- Stored data -
━━━━━━━━━━

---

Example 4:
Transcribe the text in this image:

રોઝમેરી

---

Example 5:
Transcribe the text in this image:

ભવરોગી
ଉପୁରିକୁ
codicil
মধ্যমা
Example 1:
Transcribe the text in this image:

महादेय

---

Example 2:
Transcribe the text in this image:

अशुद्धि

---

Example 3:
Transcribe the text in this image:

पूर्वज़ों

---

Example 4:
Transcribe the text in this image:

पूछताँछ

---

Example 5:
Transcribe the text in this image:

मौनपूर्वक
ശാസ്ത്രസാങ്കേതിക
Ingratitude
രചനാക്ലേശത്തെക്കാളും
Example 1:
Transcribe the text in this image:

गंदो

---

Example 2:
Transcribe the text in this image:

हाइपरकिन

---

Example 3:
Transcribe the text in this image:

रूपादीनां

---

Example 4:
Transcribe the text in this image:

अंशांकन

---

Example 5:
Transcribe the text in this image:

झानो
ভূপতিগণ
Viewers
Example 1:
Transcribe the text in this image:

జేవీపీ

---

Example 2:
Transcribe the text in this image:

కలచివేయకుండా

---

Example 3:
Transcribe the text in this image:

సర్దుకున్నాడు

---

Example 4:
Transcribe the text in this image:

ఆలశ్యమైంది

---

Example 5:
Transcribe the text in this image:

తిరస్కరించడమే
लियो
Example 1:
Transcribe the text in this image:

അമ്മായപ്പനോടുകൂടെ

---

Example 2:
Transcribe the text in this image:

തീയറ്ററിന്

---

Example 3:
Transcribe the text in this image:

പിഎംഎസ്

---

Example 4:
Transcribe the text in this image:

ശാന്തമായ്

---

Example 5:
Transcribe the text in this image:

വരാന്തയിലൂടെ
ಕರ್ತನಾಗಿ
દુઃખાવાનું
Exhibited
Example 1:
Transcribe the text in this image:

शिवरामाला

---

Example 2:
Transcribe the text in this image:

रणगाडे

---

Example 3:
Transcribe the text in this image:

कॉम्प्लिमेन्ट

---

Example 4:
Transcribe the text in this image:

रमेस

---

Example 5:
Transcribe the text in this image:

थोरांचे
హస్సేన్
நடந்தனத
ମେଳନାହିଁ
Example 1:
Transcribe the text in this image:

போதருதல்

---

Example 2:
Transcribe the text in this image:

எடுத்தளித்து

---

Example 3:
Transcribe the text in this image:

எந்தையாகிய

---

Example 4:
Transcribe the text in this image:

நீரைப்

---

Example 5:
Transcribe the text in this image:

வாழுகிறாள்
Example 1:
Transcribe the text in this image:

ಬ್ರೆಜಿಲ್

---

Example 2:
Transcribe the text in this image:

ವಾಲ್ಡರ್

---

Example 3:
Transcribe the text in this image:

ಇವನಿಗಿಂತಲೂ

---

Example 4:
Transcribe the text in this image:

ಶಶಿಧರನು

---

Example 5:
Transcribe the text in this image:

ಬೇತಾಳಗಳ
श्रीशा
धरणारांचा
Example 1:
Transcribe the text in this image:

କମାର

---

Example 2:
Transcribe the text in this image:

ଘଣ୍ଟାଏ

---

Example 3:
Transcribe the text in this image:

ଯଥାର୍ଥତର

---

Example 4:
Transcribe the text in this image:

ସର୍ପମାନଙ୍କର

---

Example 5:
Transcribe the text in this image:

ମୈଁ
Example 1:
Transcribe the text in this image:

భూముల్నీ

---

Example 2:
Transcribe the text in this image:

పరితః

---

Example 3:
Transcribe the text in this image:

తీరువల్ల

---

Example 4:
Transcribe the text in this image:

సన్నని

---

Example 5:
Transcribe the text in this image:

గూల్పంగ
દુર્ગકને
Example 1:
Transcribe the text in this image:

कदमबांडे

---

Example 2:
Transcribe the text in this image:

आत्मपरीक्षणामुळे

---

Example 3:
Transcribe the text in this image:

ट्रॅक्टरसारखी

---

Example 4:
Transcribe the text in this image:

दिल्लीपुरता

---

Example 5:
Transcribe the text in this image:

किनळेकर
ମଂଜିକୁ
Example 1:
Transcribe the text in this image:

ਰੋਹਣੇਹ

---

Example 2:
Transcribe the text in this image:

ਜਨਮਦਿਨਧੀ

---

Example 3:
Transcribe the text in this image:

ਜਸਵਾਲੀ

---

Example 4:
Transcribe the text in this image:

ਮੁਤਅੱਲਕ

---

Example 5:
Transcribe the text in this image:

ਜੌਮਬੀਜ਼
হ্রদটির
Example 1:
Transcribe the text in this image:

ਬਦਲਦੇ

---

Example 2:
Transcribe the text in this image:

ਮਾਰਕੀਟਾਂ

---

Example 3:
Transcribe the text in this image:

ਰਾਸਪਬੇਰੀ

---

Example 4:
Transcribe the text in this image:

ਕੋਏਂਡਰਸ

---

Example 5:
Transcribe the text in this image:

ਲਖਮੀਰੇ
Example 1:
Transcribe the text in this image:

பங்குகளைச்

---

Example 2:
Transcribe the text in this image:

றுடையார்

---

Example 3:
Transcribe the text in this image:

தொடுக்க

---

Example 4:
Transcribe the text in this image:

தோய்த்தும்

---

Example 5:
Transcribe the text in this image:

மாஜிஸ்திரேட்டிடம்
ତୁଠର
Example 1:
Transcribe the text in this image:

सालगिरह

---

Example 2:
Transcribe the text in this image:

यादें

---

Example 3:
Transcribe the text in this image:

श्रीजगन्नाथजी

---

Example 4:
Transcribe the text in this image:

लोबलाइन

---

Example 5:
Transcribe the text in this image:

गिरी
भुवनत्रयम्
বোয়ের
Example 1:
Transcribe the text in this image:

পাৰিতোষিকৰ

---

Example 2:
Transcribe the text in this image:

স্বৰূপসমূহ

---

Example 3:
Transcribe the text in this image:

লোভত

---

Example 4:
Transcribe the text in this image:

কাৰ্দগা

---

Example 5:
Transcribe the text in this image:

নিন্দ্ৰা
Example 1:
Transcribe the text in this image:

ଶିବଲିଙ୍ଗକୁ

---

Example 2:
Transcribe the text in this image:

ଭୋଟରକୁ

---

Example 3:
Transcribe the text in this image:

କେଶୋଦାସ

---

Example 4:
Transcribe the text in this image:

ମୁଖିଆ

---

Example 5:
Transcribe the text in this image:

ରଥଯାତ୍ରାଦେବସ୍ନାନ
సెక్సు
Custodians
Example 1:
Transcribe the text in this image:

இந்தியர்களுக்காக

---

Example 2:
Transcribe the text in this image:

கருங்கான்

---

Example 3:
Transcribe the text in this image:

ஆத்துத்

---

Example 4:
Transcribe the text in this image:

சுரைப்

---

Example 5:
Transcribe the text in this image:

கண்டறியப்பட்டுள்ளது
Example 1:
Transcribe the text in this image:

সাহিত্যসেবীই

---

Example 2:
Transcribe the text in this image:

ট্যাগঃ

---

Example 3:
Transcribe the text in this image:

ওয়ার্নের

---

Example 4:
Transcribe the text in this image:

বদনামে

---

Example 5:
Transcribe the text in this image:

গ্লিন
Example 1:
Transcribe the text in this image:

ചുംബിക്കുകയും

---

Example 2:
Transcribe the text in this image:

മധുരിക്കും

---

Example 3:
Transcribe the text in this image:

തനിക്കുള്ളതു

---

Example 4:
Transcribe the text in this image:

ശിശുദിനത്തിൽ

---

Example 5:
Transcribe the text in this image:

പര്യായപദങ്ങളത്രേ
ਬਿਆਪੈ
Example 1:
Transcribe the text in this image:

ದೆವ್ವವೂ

━━━━━━━━━━

- What to do -
Copy out all of the lines above, substituting "Copy" for each occurrence of "Transcribe" and leaving everything else as it is.

- Answer below -
---

Example 4:
Copy the text in this image:

રોઝમેરી

---

Example 5:
Copy the text in this image:

ભવરોગી
ଉପୁରିକୁ
codicil
মধ্যমা
Example 1:
Copy the text in this image:

महादेय

---

Example 2:
Copy the text in this image:

अशुद्धि

---

Example 3:
Copy the text in this image:

पूर्वज़ों

---

Example 4:
Copy the text in this image:

पूछताँछ

---

Example 5:
Copy the text in this image:

मौनपूर्वक
ശാസ്ത്രസാങ്കേതിക
Ingratitude
രചനാക്ലേശത്തെക്കാളും
Example 1:
Copy the text in this image:

गंदो

---

Example 2:
Copy the text in this image:

हाइपरकिन

---

Example 3:
Copy the text in this image:

रूपादीनां

---

Example 4:
Copy the text in this image:

अंशांकन

---

Example 5:
Copy the text in this image:

झानो
ভূপতিগণ
Viewers
Example 1:
Copy the text in this image:

జేవీపీ

---

Example 2:
Copy the text in this image:

కలచివేయకుండా

---

Example 3:
Copy the text in this image:

సర్దుకున్నాడు

---

Example 4:
Copy the text in this image:

ఆలశ్యమైంది

---

Example 5:
Copy the text in this image:

తిరస్కరించడమే
लियो
Example 1:
Copy the text in this image:

അമ്മായപ്പനോടുകൂടെ

---

Example 2:
Copy the text in this image:

തീയറ്ററിന്

---

Example 3:
Copy the text in this image:

പിഎംഎസ്

---

Example 4:
Copy the text in this image:

ശാന്തമായ്

---

Example 5:
Copy the text in this image:

വരാന്തയിലൂടെ
ಕರ್ತನಾಗಿ
દુઃખાવાનું
Exhibited
Example 1:
Copy the text in this image:

शिवरामाला

---

Example 2:
Copy the text in this image:

रणगाडे

---

Example 3:
Copy the text in this image:

कॉम्प्लिमेन्ट

---

Example 4:
Copy the text in this image:

रमेस

---

Example 5:
Copy the text in this image:

थोरांचे
హస్సేన్
நடந்தனத
ମେଳନାହିଁ
Example 1:
Copy the text in this image:

போதருதல்

---

Example 2:
Copy the text in this image:

எடுத்தளித்து

---

Example 3:
Copy the text in this image:

எந்தையாகிய

---

Example 4:
Copy the text in this image:

நீரைப்

---

Example 5:
Copy the text in this image:

வாழுகிறாள்
Example 1:
Copy the text in this image:

ಬ್ರೆಜಿಲ್

---

Example 2:
Copy the text in this image:

ವಾಲ್ಡರ್

---

Example 3:
Copy the text in this image:

ಇವನಿಗಿಂತಲೂ

---

Example 4:
Copy the text in this image:

ಶಶಿಧರನು

---

Example 5:
Copy the text in this image:

ಬೇತಾಳಗಳ
श्रीशा
धरणारांचा
Example 1:
Copy the text in this image:

କମାର

---

Example 2:
Copy the text in this image:

ଘଣ୍ଟାଏ

---

Example 3:
Copy the text in this image:

ଯଥାର୍ଥତର

---

Example 4:
Copy the text in this image:

ସର୍ପମାନଙ୍କର

---

Example 5:
Copy the text in this image:

ମୈଁ
Example 1:
Copy the text in this image:

భూముల్నీ

---

Example 2:
Copy the text in this image:

పరితః

---

Example 3:
Copy the text in this image:

తీరువల్ల

---

Example 4:
Copy the text in this image:

సన్నని

---

Example 5:
Copy the text in this image:

గూల్పంగ
દુર્ગકને
Example 1:
Copy the text in this image:

कदमबांडे

---

Example 2:
Copy the text in this image:

आत्मपरीक्षणामुळे

---

Example 3:
Copy the text in this image:

ट्रॅक्टरसारखी

---

Example 4:
Copy the text in this image:

दिल्लीपुरता

---

Example 5:
Copy the text in this image:

किनळेकर
ମଂଜିକୁ
Example 1:
Copy the text in this image:

ਰੋਹਣੇਹ

---

Example 2:
Copy the text in this image:

ਜਨਮਦਿਨਧੀ

---

Example 3:
Copy the text in this image:

ਜਸਵਾਲੀ

---

Example 4:
Copy the text in this image:

ਮੁਤਅੱਲਕ

---

Example 5:
Copy the text in this image:

ਜੌਮਬੀਜ਼
হ্রদটির
Example 1:
Copy the text in this image:

ਬਦਲਦੇ

---

Example 2:
Copy the text in this image:

ਮਾਰਕੀਟਾਂ

---

Example 3:
Copy the text in this image:

ਰਾਸਪਬੇਰੀ

---

Example 4:
Copy the text in this image:

ਕੋਏਂਡਰਸ

---

Example 5:
Copy the text in this image:

ਲਖਮੀਰੇ
Example 1:
Copy the text in this image:

பங்குகளைச்

---

Example 2:
Copy the text in this image:

றுடையார்

---

Example 3:
Copy the text in this image:

தொடுக்க

---

Example 4:
Copy the text in this image:

தோய்த்தும்

---

Example 5:
Copy the text in this image:

மாஜிஸ்திரேட்டிடம்
ତୁଠର
Example 1:
Copy the text in this image:

सालगिरह

---

Example 2:
Copy the text in this image:

यादें

---

Example 3:
Copy the text in this image:

श्रीजगन्नाथजी

---

Example 4:
Copy the text in this image:

लोबलाइन

---

Example 5:
Copy the text in this image:

गिरी
भुवनत्रयम्
বোয়ের
Example 1:
Copy the text in this image:

পাৰিতোষিকৰ

---

Example 2:
Copy the text in this image:

স্বৰূপসমূহ

---

Example 3:
Copy the text in this image:

লোভত

---

Example 4:
Copy the text in this image:

কাৰ্দগা

---

Example 5:
Copy the text in this image:

নিন্দ্ৰা
Example 1:
Copy the text in this image:

ଶିବଲିଙ୍ଗକୁ

---

Example 2:
Copy the text in this image:

ଭୋଟରକୁ

---

Example 3:
Copy the text in this image:

କେଶୋଦାସ

---

Example 4:
Copy the text in this image:

ମୁଖିଆ

---

Example 5:
Copy the text in this image:

ରଥଯାତ୍ରାଦେବସ୍ନାନ
సెక్సు
Custodians
Example 1:
Copy the text in this image:

இந்தியர்களுக்காக

---

Example 2:
Copy the text in this image:

கருங்கான்

---

Example 3:
Copy the text in this image:

ஆத்துத்

---

Example 4:
Copy the text in this image:

சுரைப்

---

Example 5:
Copy the text in this image:

கண்டறியப்பட்டுள்ளது
Example 1:
Copy the text in this image:

সাহিত্যসেবীই

---

Example 2:
Copy the text in this image:

ট্যাগঃ

---

Example 3:
Copy the text in this image:

ওয়ার্নের

---

Example 4:
Copy the text in this image:

বদনামে

---

Example 5:
Copy the text in this image:

গ্লিন
Example 1:
Copy the text in this image:

ചുംബിക്കുകയും

---

Example 2:
Copy the text in this image:

മധുരിക്കും

---

Example 3:
Copy the text in this image:

തനിക്കുള്ളതു

---

Example 4:
Copy the text in this image:

ശിശുദിനത്തിൽ

---

Example 5:
Copy the text in this image:

പര്യായപദങ്ങളത്രേ
ਬਿਆਪੈ
Example 1:
Copy the text in this image:

ದೆವ್ವವೂ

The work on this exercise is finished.